They would like to force consumers to book directly, and they have turned to the government to limit consumer choices and options on their behalf. If successful, that effort may put a few more dollars in their pockets, but it will damage competition and harm their customers.

Since the advent of the Internet, hotels and airlines have used third-party booking sites to fill excess rooms or seats. Travel companies have become so reliant on these websites that consultants for the hotel industry have deemed them “hotel cocaine.” They also resent that the sites have accumulated considerable market power by attracting large customer bases, which in turn provides leverage during contract negotiations. Hotels that can persuade, or force, more of those customers to book directly stand to gain through increased profits.

If hotels want people to book directly, they should compete for the eyes and pocketbooks of the American people. By all means they have every right to decide whether they wish to have a business relationship with online travel agencies and other third-party sellers that operate on commission, but when their lobbyists are turning to government to intervene, that’s another matter entirely.

At least five members of Congress and one senator have petitioned the federal government to go after third-party travel sites. Sen. Chuck Grassley, a Republican from Iowa, has urged the Federal Trade Commission to investigate whether consumers know they are booking through a travel site instead of directly, but such confusion is not widespread, and tends to be isolated among the elderly and others not as sophisticated in using the Internet.
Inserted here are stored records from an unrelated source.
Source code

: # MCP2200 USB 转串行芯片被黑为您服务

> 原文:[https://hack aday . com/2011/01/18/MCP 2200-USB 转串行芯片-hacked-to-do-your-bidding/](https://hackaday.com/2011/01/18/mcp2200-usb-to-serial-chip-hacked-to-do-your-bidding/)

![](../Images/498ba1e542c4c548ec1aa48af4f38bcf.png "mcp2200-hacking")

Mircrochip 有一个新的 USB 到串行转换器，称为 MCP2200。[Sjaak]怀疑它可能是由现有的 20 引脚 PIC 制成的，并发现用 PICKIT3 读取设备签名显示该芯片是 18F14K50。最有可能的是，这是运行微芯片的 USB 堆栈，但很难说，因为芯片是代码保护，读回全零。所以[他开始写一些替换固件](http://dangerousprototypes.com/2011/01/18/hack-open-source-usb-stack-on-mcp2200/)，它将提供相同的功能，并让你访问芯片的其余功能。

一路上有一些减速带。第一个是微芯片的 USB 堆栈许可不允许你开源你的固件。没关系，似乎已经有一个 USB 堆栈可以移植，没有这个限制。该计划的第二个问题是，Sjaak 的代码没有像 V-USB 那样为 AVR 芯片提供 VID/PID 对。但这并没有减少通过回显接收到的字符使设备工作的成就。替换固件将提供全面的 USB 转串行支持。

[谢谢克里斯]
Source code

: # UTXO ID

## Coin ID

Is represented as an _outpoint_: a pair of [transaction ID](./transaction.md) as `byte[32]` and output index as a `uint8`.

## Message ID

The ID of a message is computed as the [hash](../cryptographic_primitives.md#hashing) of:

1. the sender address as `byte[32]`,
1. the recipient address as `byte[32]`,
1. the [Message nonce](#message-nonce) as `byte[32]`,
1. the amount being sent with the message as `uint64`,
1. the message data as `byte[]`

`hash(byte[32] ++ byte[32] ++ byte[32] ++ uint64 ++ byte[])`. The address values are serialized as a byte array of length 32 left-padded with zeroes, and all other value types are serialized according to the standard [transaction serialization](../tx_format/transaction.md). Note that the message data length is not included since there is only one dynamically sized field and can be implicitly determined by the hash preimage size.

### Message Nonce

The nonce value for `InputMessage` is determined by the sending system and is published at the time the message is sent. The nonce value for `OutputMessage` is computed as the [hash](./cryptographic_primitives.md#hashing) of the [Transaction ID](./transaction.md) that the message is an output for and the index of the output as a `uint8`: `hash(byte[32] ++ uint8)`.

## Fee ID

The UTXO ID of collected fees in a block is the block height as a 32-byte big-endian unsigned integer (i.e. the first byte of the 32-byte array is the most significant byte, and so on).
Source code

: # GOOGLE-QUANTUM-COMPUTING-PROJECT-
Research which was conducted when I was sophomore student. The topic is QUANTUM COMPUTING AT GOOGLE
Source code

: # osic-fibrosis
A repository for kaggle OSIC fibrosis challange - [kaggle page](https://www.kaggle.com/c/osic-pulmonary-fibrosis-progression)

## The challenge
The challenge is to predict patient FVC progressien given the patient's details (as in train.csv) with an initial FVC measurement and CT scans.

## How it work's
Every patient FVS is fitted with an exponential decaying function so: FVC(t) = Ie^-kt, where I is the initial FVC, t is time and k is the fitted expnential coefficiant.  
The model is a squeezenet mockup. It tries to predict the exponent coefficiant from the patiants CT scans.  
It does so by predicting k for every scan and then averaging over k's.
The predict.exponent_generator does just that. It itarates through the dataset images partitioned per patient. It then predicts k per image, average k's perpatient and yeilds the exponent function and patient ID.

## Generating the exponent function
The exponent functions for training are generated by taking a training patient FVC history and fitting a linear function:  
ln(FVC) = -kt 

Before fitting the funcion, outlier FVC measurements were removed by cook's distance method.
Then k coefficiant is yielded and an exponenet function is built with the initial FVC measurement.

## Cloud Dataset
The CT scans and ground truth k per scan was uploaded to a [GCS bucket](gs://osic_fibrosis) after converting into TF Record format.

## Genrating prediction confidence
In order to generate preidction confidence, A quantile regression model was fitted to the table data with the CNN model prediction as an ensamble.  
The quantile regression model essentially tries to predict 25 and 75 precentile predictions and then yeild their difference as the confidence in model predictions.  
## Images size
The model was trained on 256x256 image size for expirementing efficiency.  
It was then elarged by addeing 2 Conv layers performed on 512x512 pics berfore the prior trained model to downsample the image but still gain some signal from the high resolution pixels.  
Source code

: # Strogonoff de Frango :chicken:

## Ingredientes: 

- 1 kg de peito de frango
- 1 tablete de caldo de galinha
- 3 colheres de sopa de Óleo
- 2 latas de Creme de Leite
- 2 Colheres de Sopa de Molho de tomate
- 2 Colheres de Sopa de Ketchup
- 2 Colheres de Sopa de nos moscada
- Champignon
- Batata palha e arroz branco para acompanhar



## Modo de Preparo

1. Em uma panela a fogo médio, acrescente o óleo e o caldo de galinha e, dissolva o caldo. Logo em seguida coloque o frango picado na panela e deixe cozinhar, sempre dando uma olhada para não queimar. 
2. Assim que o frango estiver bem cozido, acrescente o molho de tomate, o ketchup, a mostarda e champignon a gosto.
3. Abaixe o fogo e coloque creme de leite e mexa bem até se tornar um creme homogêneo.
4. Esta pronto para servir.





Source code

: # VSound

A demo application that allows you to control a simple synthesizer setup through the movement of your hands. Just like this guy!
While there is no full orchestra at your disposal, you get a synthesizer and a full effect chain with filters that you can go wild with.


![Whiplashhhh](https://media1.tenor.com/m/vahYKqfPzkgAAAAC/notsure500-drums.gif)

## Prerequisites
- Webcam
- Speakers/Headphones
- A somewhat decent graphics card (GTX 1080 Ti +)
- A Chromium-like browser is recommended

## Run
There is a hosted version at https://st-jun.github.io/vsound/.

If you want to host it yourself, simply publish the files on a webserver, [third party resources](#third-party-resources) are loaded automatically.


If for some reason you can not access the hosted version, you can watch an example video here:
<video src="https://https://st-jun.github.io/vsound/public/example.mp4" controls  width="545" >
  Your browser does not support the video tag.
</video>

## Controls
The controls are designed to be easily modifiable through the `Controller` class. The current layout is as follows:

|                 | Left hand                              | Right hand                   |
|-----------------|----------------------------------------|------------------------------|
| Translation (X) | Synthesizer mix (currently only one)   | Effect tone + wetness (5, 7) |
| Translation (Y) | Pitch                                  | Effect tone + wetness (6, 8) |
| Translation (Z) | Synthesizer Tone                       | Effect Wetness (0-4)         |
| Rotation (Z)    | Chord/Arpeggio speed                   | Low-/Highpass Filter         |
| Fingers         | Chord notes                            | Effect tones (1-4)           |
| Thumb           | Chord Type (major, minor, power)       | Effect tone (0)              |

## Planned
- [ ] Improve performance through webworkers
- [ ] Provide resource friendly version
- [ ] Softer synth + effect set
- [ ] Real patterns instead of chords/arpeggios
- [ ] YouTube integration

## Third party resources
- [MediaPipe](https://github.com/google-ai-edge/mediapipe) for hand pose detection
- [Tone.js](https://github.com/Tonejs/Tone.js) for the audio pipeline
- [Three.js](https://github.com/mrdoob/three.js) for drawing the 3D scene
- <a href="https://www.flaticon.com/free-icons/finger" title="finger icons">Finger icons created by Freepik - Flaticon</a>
Thanks to new technologies, consumers are better able to find the specific information that fits their needs. Travelers already know that price comparison websites provide significant consumer benefits through enhanced price transparency, but studies also show that the subsequent increase in competitive pressure translates into billions of dollars in value each year for travelers. Those benefits will be put in jeopardy if the hotel lobbying campaign is successful.

Fraudulent practices should of course be combated, but existing law is more than up to the task. By blowing risks out of proportion, the current lobbying campaign to push enforcement even further risks politicizing the regulatory process to benefit one special interest over another at the expense of consumers.